Be careful with poses that put your full weight, or a large percentage of it, on your arms. As a beginner, choose poses that keep your hands off the floor. You may also use the wall for support when others use the floor. Finding the right yoga program may be the best help.
Slow-moving, rhythmic movements in yoga may help prevent lymphedema because they encourage lymph flow. Pay attention to the arm near the area where lymph nodes were removed and near areas that had radiation. If those areas feel full or heavy, fatigued, achy or tingling, stop and rest. When those sensations persist, check with your doctor.
Little research has been done on the safety of yoga for women with lymphedema. Talk with your healthcare providers. They may recommend you wear compression garments to compress your arm, hand or torso during, and for an hour after, yoga sessions. They may also recommend that you monitor the temperature where you practice. The room should not be hot.

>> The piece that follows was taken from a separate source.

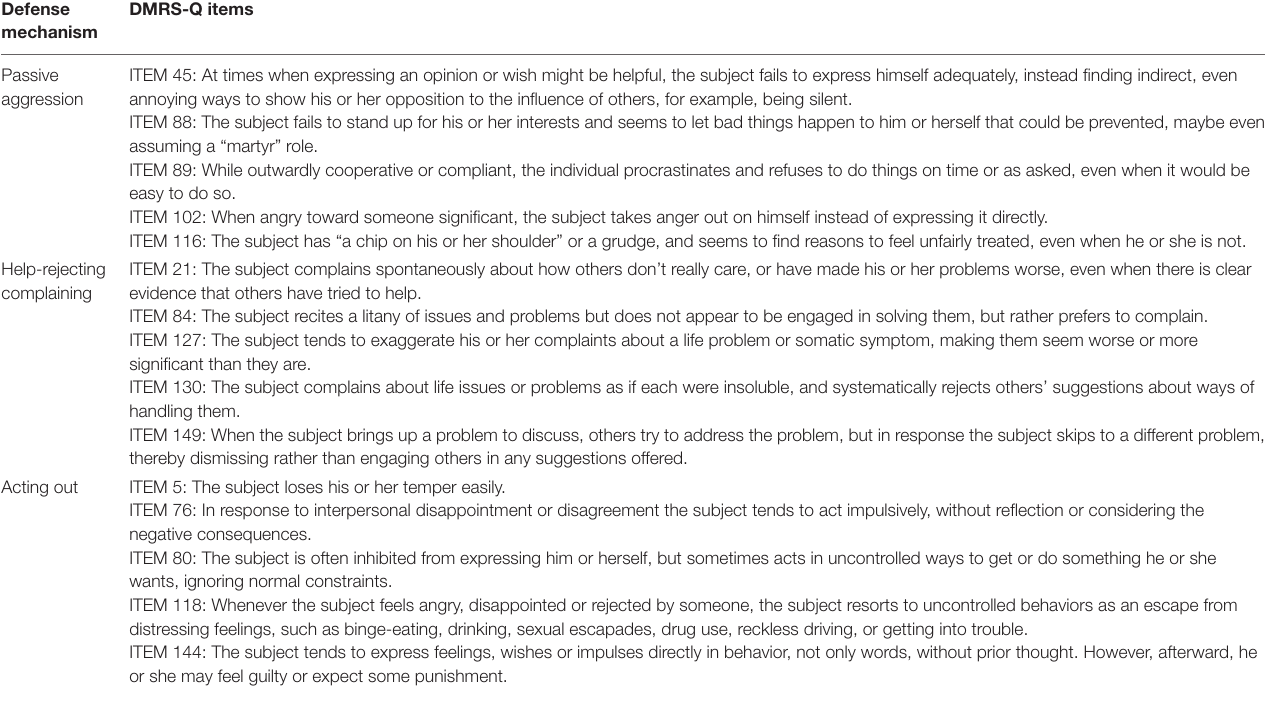
TABLE 8 | Action defense level: Definition, function and DMRS-Q items of defenses acting out, help-rejecting complaining, and passive aggression. Defense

You may especially benefit from yoga breathing exercises and slow poses believed to enhance lymph flow. Modify your practice. Avoid poses that involve bearing weight on the arms, or introduce them cautiously, slowly and progressively. Examples of weight-bearing poses are Downward Dog, Plank and Cobra.
- Make an appointment with a physical therapist specializing in lymphedema before getting started. Ask about safe movements and poses.
- Do not overuse or overexert the arm on the side you had surgery.
- Avoid vigorous or repetitive activities with the affected arm.
- Do not practice in a heated room. Hot yoga, power yoga and Bikram yoga are usually done in heated rooms.
- Progress slowly in your practice.
- Don’t hesitate to modify your poses or rest when you feel tired, even if other students are moving.
- Advocate for yourself! Let your instructor know you don’t want adjustments, the common practice of assisting you more deeply into yoga poses, which may result in injury. Ask for props, breaks and other help when you need it.